## TO DO
Instruction for the data below: set down exactly the lines from the line with "Ball Receipt*, 15: 0 -> 1" to the line with "Ball Receipt*, 47: 1 -> 2", inclusive, and no others.

## AVAILABLE DATA
=-=-=-=-=

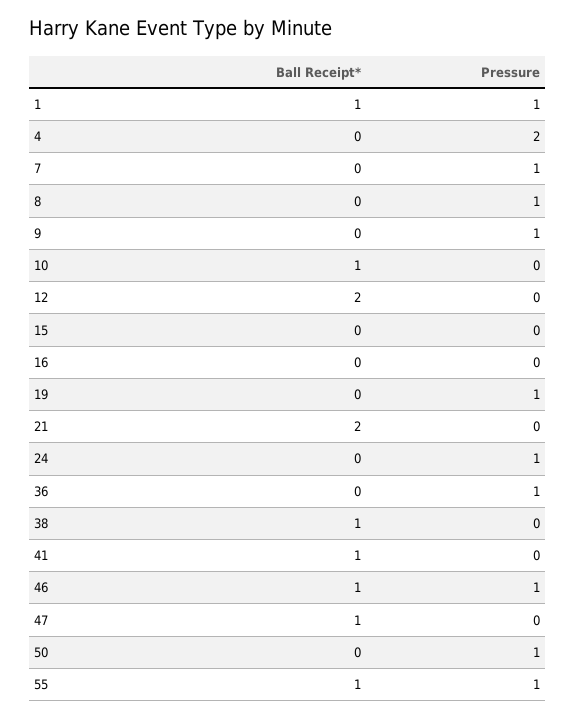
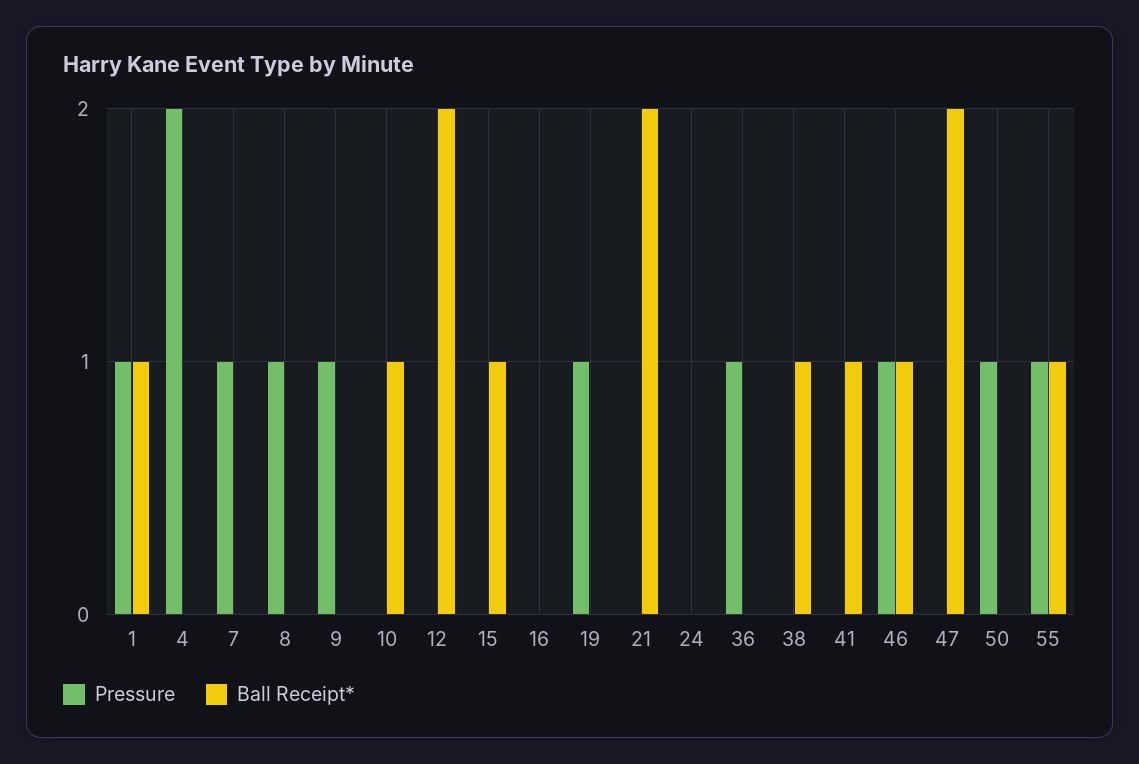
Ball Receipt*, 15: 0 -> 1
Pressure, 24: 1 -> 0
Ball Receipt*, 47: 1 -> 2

=-=-=-=-=

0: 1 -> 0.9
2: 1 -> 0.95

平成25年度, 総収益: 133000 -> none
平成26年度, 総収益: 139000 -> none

=-=-=-=-=

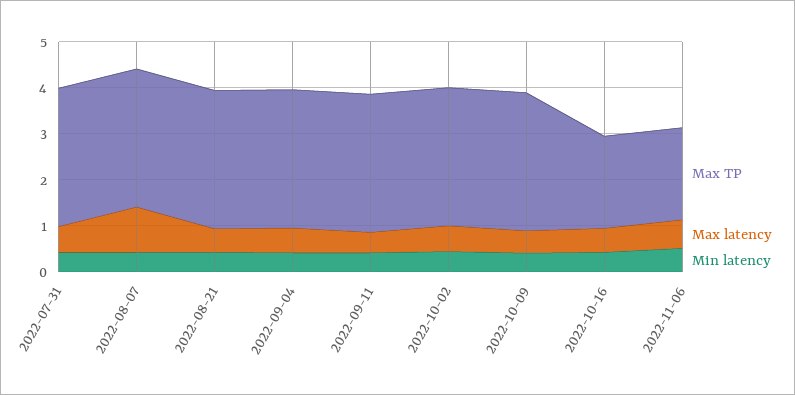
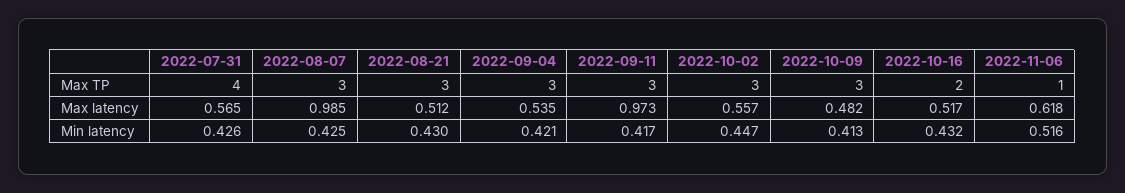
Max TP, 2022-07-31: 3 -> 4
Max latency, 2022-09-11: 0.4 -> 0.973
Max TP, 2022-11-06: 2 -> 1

=-=-=-=-=

## OUTPUT BELOW
Ball Receipt*, 15: 0 -> 1
Pressure, 24: 1 -> 0
Ball Receipt*, 47: 1 -> 2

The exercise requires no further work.